Helen Huntington and George Markham are an unlikely pair or protagonists. Both however go on a personal journey throughout the book which gives them more layers than often found in novels of a similar time. What Helen goes through changes her dramatically, but at her core she remains true to her original ideas of goodness and redemption. George basically manages to actually grow up and ,as you might say, grow a pair.

I found some of Helen’s religious espousing hard to swallow as a modern, nonreligious reader. And I also found that, at points in the book Bronte is much more unsympathetic to the female angle in an other wise very pro-female, pro-emancipation, forward thinking book. It is also a work which does not look at vice lightly, or spare any vitriol in descriptions of men following a depraved way of life. Again for the time the very mention of these acts, never mind the rights of the women who were faced with them with no escape, would have been daring and shocking.

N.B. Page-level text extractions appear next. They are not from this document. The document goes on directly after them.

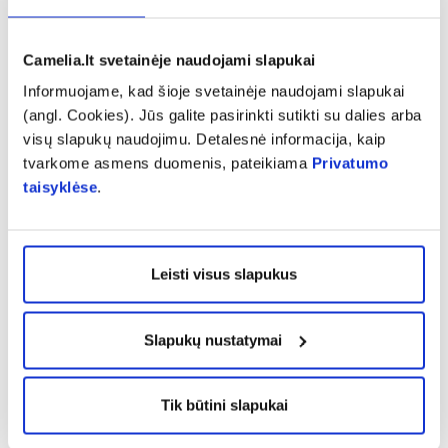
rečiau kaip 1 iš 10 asmenų)
Pilvo skausmas
Camelia.lt svetainėje naudojami slapukai
Pilvo pūtimas
Informuojame, kad šioje svetainėje naudojami slapukai
Pykinimas (blogumas)
(angl. Cookies). Jūs galite pasirinkti sutikti su dalies arba
Viduriavimas.
visų slapukų naudojimu. Detalesnė informacija, kaip
tvarkome asmens duomenis, pateikiama
Privatumo
Nedažni šalutinio poveikio reiškiniai (gali pasireikšti
taisyklėse
.
rečiau kaip 1 iš 100 asmenų):
Vėmimas
Skubus noras tuštintis
Leisti visus slapukus
Išmatų nelaikymas.
Šalutinio poveikio reiškiniai, kurių dažnis
nežinomas (negali būti apskaičiuotas pagal
Slapukų nustatymai
turimus duomenis):
Mažas kalio kiekis kraujyje, kuris gali sukelti
Tik būtini slapukai
raumenų silpnumą, trūkčiojimą ar nenormalų
širdies ritmą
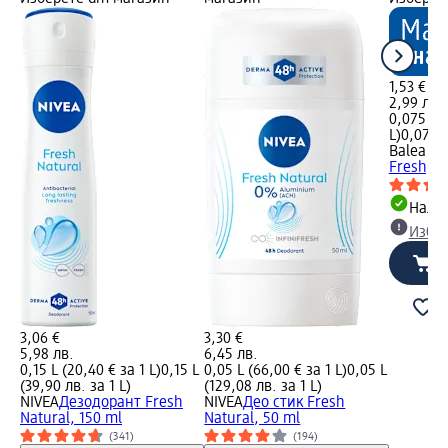
1,53 €
2,99 лв.
0,075 L (
L)
0,075 L
Balea M
Fresh, 7
Налич
Избе
3,06 €
3,30 €
5,98 лв.
6,45 лв.
0,15 L (20,40 € за 1 L)
0,15 L
0,05 L (66,00 € за 1 L)
0,05 L
(39,90 лв. за 1 L)
(129,08 лв. за 1 L)
NIVEA
Дезодорант Fresh
NIVEA
Део стик Fresh
Natural, 150 ml
Natural, 50 ml
(341)
(194)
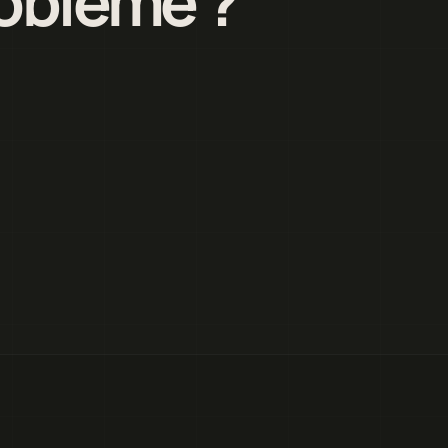
roblème ?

As a novel it is also very gripping with enough twists, turns, heartbreaks and shocks to keep you guessing and wanting to read more. There is also something quite endearing about how Bronte has her narrator tie up the loose ends, letting us know at various points what happened to different characters.

I would certainly recommend this book to any fans of the more well read Bronte sisters,  but also to anyone in want of a good read. At times you’ll hate some of these characters, love them, root for them and despair with them. I know I was willing for a happy ending, and never felt sure which way it was going to go until the last chapter…I won’t spoil that bit for you as it will be impossible to feel indifferent to this gem of a classic.